Longdistance Sat 02-Feb-13 05:41:04

He was given two opportunities to cut thecord. Once on birth plan which said no, and he wasn't sure the time the mw asked at the time.

Doctors and mw's don't have time for dithering. If you plan to have another dc then get your dh to cut that.

Yabu. You have a healthy baby, and you should count your lucky stars.

It's not that bad.

I hope you are well in yourself?

Trazzletoes Sat 02-Feb-13 05:24:18

Perhaps your DP needs to learn from this to be more vocal if he changes his mind about something.

as others have said, really this is such a small detail in the grand scheme of things. But then again, my DH was adamant he was going nowhere near any cord!

McNewPants2013 Sat 02-Feb-13 04:30:00

Op are you ok

Catchingmockingbirds Sat 02-Feb-13 03:23:52

Yabu, he said he didn't want to do it. Who is more upset about it now, him or you?

If the doctor delivered your baby I'm assuming it wasn't a straightforward labour? I'm sure there were far more pressing things for the doctor to worry about than 'does the partner maybe want a 3rd chance to change his mind about the cord cutting'

GlitterySkulls Sat 02-Feb-13 02:38:20

aww, your baby is only 3 weeks old & your hormones are all over the place.

in the grand scheme of things, it's really not a big deal- it just seems like it at the moment.

cheer yourself up with the thought that at least your DP got to witness the birth- i gave birth to my DD in the back of an ambulance (and gouged the poor paramedic's hand with my vice-like grip grin )as DH was waiting at home for BIL to collect DS- it really doesn't matter so long as mum & baby are ok.

EugenesAxe Sat 02-Feb-13 00:48:48

Go to a butcher and ask for a... I dunno, maybe a sheep trachea and cut through that. I reckon it would be similar. It wasn't really a zen moment for me or my DH, more one of interest about how tough it is.

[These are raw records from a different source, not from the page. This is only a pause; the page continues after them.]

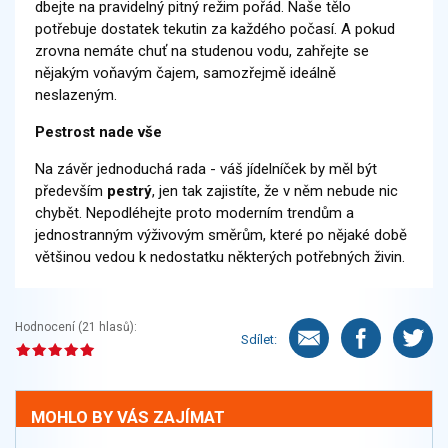
dbejte na pravidelný pitný režim pořád. Naše tělo
potřebuje dostatek tekutin za každého počasí. A pokud
zrovna nemáte chuť na studenou vodu, zahřejte se
nějakým voňavým čajem, samozřejmě ideálně
neslazeným.
Pestrost nade vše
Na závěr jednoduchá rada - váš jídelníček by měl být
především
pestrý
, jen tak zajistíte, že v něm nebude nic
chybět. Nepodléhejte proto moderním trendům a
jednostranným výživovým směrům, které po nějaké době
většinou vedou k nedostatku některých potřebných živin.
Hodnocení (
21
hlasů):
Sdílet:
MOHLO BY VÁS ZAJÍMAT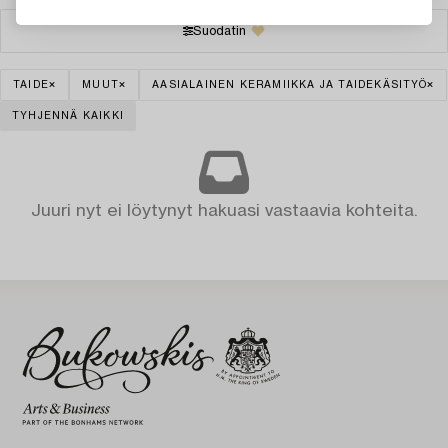
Suodatin
TAIDE
MUUT
AASIALAINEN KERAMIIKKA JA TAIDEKÄSITYÖ
TYHJENNÄ KAIKKI
Juuri nyt ei löytynyt hakuasi vastaavia kohteita.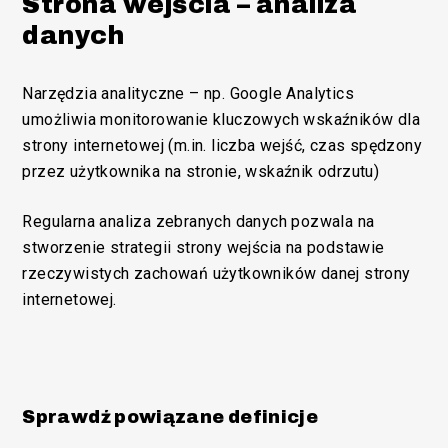
Strona wejścia – analiza
danych
Narzędzia analityczne – np. Google Analytics
umożliwia monitorowanie kluczowych wskaźników dla
strony internetowej (m.in. liczba wejść, czas spędzony
przez użytkownika na stronie, wskaźnik odrzutu)
Regularna analiza zebranych danych pozwala na
stworzenie strategii strony wejścia na podstawie
rzeczywistych zachowań użytkowników danej strony
internetowej.
Sprawdź powiązane definicje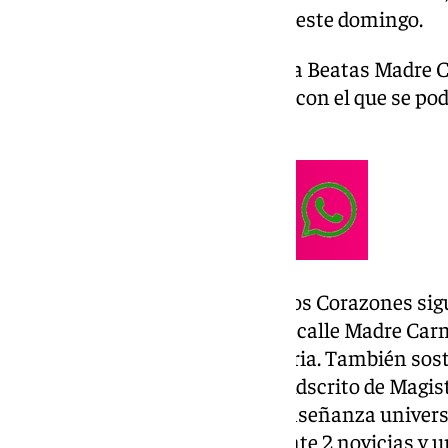
con quien también lo cerramos este domingo.
El proceso de canonización de la Beatas Madre
estudia, desde 2021, un milagro con el que se po
comenzó en 1945.
Las Franciscanas de los Sagrados Corazones si
noviciado y casa generalicia, en calle Madre Carm
encuentra el Colegio de la Victoria. También sos
María Inmaculada y el Centro Adscrito de Magi
(CAMMIA), donde se imparte enseñanza universi
nuestra diócesis hay actualmente 2 novicias y un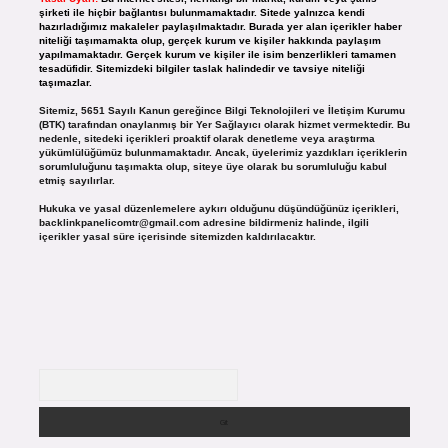
şirketi ile hiçbir bağlantısı bulunmamaktadır. Sitede yalnızca kendi
hazırladığımız makaleler paylaşılmaktadır. Burada yer alan içerikler haber
niteliği taşımamakta olup, gerçek kurum ve kişiler hakkında paylaşım
yapılmamaktadır. Gerçek kurum ve kişiler ile isim benzerlikleri tamamen
tesadüfidir. Sitemizdeki bilgiler taslak halindedir ve tavsiye niteliği
taşımazlar.
Sitemiz, 5651 Sayılı Kanun gereğince Bilgi Teknolojileri ve İletişim Kurumu
(BTK) tarafından onaylanmış bir Yer Sağlayıcı olarak hizmet vermektedir. Bu
nedenle, sitedeki içerikleri proaktif olarak denetleme veya araştırma
yükümlülüğümüz bulunmamaktadır. Ancak, üyelerimiz yazdıkları içeriklerin
sorumluluğunu taşımakta olup, siteye üye olarak bu sorumluluğu kabul
etmiş sayılırlar.
Hukuka ve yasal düzenlemelere aykırı olduğunu düşündüğünüz içerikleri,
backlinkpanelicomtr@gmail.com
adresine bildirmeniz halinde, ilgili
içerikler yasal süre içerisinde sitemizden kaldırılacaktır.
Arama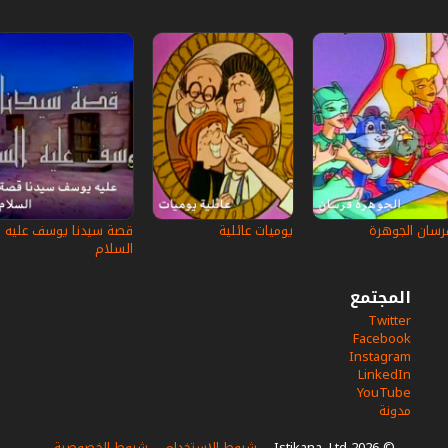
رسان الجوهرة
يوميات عائلية
قصة سيدنا يوسف عليه
السلام
المجتمع
Twitter
Facebook
Instagram
LinkedIn
YouTube
مدونة
© 2026 Istikana, Ltd
-
شروط الإستخدام
-
شروط الخصوصية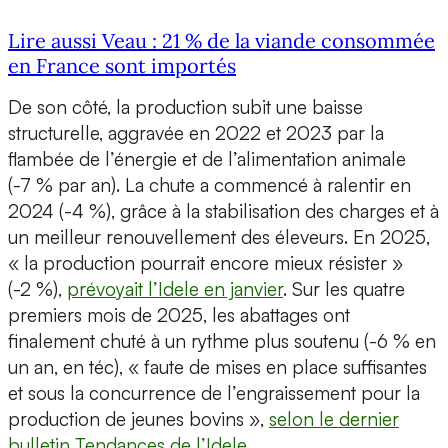
Lire aussi Veau : 21 % de la viande consommée
en France sont importés
De son côté, la production subit une baisse
structurelle, aggravée en 2022 et 2023 par la
flambée de l’énergie et de l’alimentation animale
(-7 % par an). La chute a commencé à ralentir en
2024 (-4 %), grâce à la stabilisation des charges et à
un meilleur renouvellement des éleveurs. En 2025,
« la production pourrait encore mieux résister »
(-2 %),
prévoyait l’Idele en janvier
. Sur les quatre
premiers mois de 2025, les abattages ont
finalement chuté à un rythme plus soutenu (-6 % en
un an, en téc), « faute de mises en place suffisantes
et sous la concurrence de l’engraissement pour la
production de jeunes bovins »,
selon le dernier
bulletin Tendances de l’Idele
.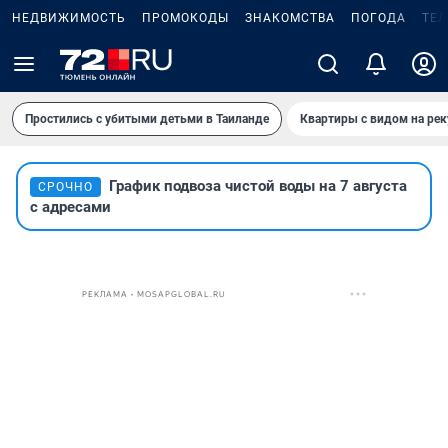
НЕДВИЖИМОСТЬ
ПРОМОКОДЫ
ЗНАКОМСТВА
ПОГОДА
ТЕ
Простились с убитыми детьми в Таиланде
Квартиры с видом на рек
График подвоза чистой воды на 7 августа
СРОЧНО
с адресами
РЕКЛАМА • MOSAPGLOBAL.RU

There have been some rather blunt comments on here that nevertheless say 'this is a small disappointment compared to many worse potential outcomes, so get over it.'

MummyPig24 Fri 01-Feb-13 20:47:20

Haven't read whole thread, apologies. I didn't write a birth plan but mw asked dp if he wanted to cut dds cord, he said he wasn't sure and she said she would ask at delivery. However, dd came out with her arm up by her face and the cord wrapped tightly round her neck twice, so mw had to cut it. Tbh it didn't really matter and dp doesn't feel he missed out.

honeytea Fri 01-Feb-13 20:33:23

Yabu it was a very strange moment when dp cut ds's cord, tge baby was on my tummy with his legs towards my head, they put tge clamp with the cut cord between ds's legs and in my post birth drug confused state I thought dp had cut ds's penis off, I kept saying omg yiu cut his Willy off!! I had to check it was still attached myself.

Maybe your dp could do your baby's first toe nail cut to make up for it?